• Fighting with WordPress admin / editor – a bleat rather than a solution (wp-admin)

For work we have a paid-for work-related WordPress dot com website (not self-hosted WordPress dot org which is a completely different thing). I thought I’d keep a tally of some of the (reasonably recent) changes to the layout that really annoy me about it. Seemingly aesthetics has one out over functionality and it is extremely poor and unintuitive to make changes on the site.

A solution of sorts
The first thing to commit to memory is the suffix /wp-admin (stick it at the end of your homepage address) which will always take you to the main ‘old’ admin bit of your site, from which you should be able to find all the things you want to do.

Editing a sequence of pages, finding the right address
My site has information about a 10-week course. There’s a start page with an overview of the course and 10 sub-pages for each week, to which I add material every week. I’m fairly sure I used to be able to ‘URL hack’ the address to bring up the next page that I wanted to edit.

If you can guess what the link for Week 8 might be you’ve already grasped URL hacking.

https://teachinglondoncomputing.org/gcse-week-5/ https://teachinglondoncomputing.org/gcse-week-6/ https://teachinglondoncomputing.org/gcse-week-7/
what could go here... :)

Things aren’t that simple once you’re stuck in their awful new editing system, the address I’m actually stuck with is

https://wordpress.com/page/teachinglondoncomputing.org/6925

[hopefully this won’t actually work if you click on it as you’re not logged in to my site]

This means I have to prune everything up to teaching… and after .org and re-add /wp-admin to start a new editing instance. It is seemingly impossible to navigate to other pages from within the editing pane. You may be lucky, if you’ve recently been on the /wp-admin page you can use the back button, but invariably this won’t take you to where you want to be.

I can’t understand why the WordPress-using community (particularly those of us who’ve paid for an ad-free service) isn’t up in arms about how poor this interface is. Hear me bleat.

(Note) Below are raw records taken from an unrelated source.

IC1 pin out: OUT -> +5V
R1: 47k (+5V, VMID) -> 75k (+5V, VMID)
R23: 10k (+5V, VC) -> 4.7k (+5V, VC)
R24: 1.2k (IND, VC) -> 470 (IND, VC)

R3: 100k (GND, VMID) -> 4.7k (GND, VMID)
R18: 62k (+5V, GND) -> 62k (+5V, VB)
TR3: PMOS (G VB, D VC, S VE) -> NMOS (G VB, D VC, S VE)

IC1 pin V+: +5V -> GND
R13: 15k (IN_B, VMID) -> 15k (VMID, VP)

They have improved things a little bit though
One thing they have fixed though is being able to access a new page or post you’ve just created or edited, see the ‘escape’ / page launch button to the right of the updated page, below. For a long time using the View Page (once the page was published) would only give you a sort of pop-up overlay but with no way of getting the actual address to copy. If you click on the new button below you’ll be taken to a copy of the page from which you can collect the URL.

magicbutton

Poor situational awareness for comments
Another difference between the two admin interfaces is shown in the pictures below. In the /wp-admin one (on the left) you can see that there’s a comment waiting for attention, in the newer Admin page (right) that notification is absent.


Hopeless wrangling of pages
Oh my goodness, this is comically bad. In the newer version (lower image) it’s not obvious how you select an author or order by date. It looks like you can’t do a quick edit (change the URL, add a password, edit the categories and tags) either. Awful.

The top images shows all pages that I’ve written, in reverse date order and at the bottom displays an example of a ‘quick edit’.

Screenshot 2017-07-27 13.43.33

Screenshot 2017-07-27 13.44.13

More bleats to come as I remember things about this new interface that annoy me…

3 thoughts on “• Fighting with WordPress admin / editor – a bleat rather than a solution (wp-admin)

  1. “I can’t understand why the WordPress-using community (particularly those of us who’ve paid for an ad-free service) isn’t up in arms about how poor this interface is. ”

    I complained about the changes last year. Poor readability, clunky and slow interface, missing functions.
    The reply was, in essence: “Sod off, this is how it is now”.

    So I reckon I’ll be moving out of there again, sooner or later.

    Like

    • Well that’s spectacularly unhelpful of them. I must say that my dealings with their ‘Happiness Engineers’ or whatever they call themselves has been very pleasant, though it’s been about annoyances unrelated to the complaints in this post. This particular blog is a free one so I have low expectations, but for the work-related one I may have to get a bit feisty. However, for the time being at least (and long may it last) the problem is instantly resolved by using the wp-admin option, but I just wanted to gather together some evidence highlighting why the new interface is poorer.

      Like

      • Oh, I don’t blame the poor unfortunate stuck on the helldesk and told to reply “no deal” to complaints like mine. I do blame the managers that decided to push the interface through without any thought for customers.

        Perhaps the idea is to have only neophyte or occasional bloggers on the platform, while anyone wanting to do anything semi-serious will need to go self-hosted? Foolish.The domain name service is an easy $13 just for setting a flag on an account.